Survival of university department programs
Le corps professoral (teachers)
Changing demography: male–female
Changing lifestyle of psychiatrists
CPD: How do psychiatrist keep up with knowledge?
Dissemination of information
Clinical practice guidelines
Development and quality criteria
Dissemination and implementation criteria
Monitoring results
Remuneration
Retirement
In summary, and to quote from “Human Resource Planning for Psychiatry in
Canada: A Background Paper” (3):
There is a shortage and maldistribution of psychiatrists in Canada. No area is exempt.

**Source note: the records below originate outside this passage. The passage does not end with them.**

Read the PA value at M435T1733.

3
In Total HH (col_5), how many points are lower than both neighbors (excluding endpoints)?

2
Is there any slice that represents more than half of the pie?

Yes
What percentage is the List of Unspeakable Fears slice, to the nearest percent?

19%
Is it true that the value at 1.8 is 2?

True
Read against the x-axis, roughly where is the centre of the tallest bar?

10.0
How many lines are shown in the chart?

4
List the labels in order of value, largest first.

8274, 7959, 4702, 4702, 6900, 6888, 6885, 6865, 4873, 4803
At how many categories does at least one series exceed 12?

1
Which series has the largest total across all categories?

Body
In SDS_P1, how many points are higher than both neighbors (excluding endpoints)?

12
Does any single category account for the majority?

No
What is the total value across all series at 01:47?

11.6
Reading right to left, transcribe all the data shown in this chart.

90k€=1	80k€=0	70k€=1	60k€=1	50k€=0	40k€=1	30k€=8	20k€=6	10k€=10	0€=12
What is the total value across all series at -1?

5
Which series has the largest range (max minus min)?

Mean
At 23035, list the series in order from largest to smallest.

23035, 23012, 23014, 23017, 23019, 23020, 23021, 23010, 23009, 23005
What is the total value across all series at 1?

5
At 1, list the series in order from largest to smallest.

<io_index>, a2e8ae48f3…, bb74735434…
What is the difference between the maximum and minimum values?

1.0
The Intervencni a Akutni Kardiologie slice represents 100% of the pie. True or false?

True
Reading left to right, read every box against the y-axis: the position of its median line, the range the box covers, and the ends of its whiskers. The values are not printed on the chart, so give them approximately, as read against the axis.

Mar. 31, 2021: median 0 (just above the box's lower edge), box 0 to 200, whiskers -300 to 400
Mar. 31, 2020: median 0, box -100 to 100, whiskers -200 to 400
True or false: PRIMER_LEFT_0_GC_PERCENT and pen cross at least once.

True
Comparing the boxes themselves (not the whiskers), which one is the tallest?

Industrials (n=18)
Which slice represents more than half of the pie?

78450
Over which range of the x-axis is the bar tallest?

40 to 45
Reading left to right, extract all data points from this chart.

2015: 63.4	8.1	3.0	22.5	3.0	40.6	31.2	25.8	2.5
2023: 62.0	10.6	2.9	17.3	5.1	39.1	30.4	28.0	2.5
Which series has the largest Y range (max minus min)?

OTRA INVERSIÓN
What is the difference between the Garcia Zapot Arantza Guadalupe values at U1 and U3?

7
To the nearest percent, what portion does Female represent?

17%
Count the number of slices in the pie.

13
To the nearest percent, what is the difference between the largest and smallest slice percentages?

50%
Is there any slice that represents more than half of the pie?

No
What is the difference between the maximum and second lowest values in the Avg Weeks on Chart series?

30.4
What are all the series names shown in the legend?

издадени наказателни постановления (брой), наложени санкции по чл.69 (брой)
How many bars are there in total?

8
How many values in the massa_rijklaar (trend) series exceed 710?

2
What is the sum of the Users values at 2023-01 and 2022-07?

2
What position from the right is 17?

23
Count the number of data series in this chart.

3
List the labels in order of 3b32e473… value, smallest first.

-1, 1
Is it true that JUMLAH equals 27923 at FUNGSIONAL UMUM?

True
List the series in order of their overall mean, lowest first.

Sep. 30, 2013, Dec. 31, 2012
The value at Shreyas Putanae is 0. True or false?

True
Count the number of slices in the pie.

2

The 1:8400 ratio can only be considered an historical reference point and
no longer reflects contemporary realities. The ratio should be replaced
and new algorithms developed reflecting diverse realities. The ratio will
not be the same in all instances.
The failure to develop a common language with respect to full-time equivalents
and other human resource definitions has inhibited adequate planning.
Population trends and burden of illness factors predict increasing demand.
Increasing knowledge and diversity of subspecialty practice predicts greater
physician need.
Alternative health care delivery models, like shared care, will alter roles,
increase surveillance, and have complex but yet-unknown impacts on human
resource requirements.
As practice complexity increases and the responsibility and roles of psychiatrists
change, practice profiles will evolve, impacting population-based ratios.
Practice profile changes suggest that retiring psychiatrists will need
to be replaced by a ratio greater than 1:1.
Geographic maldistribution begins prior to residency and may be perpetuated
by the training experience.
Health care reorganization has changed workload patterns, demands, and
complexity, resulting in increased psychiatric human resource need.
Third-party opportunities are increasing and compete with public systems.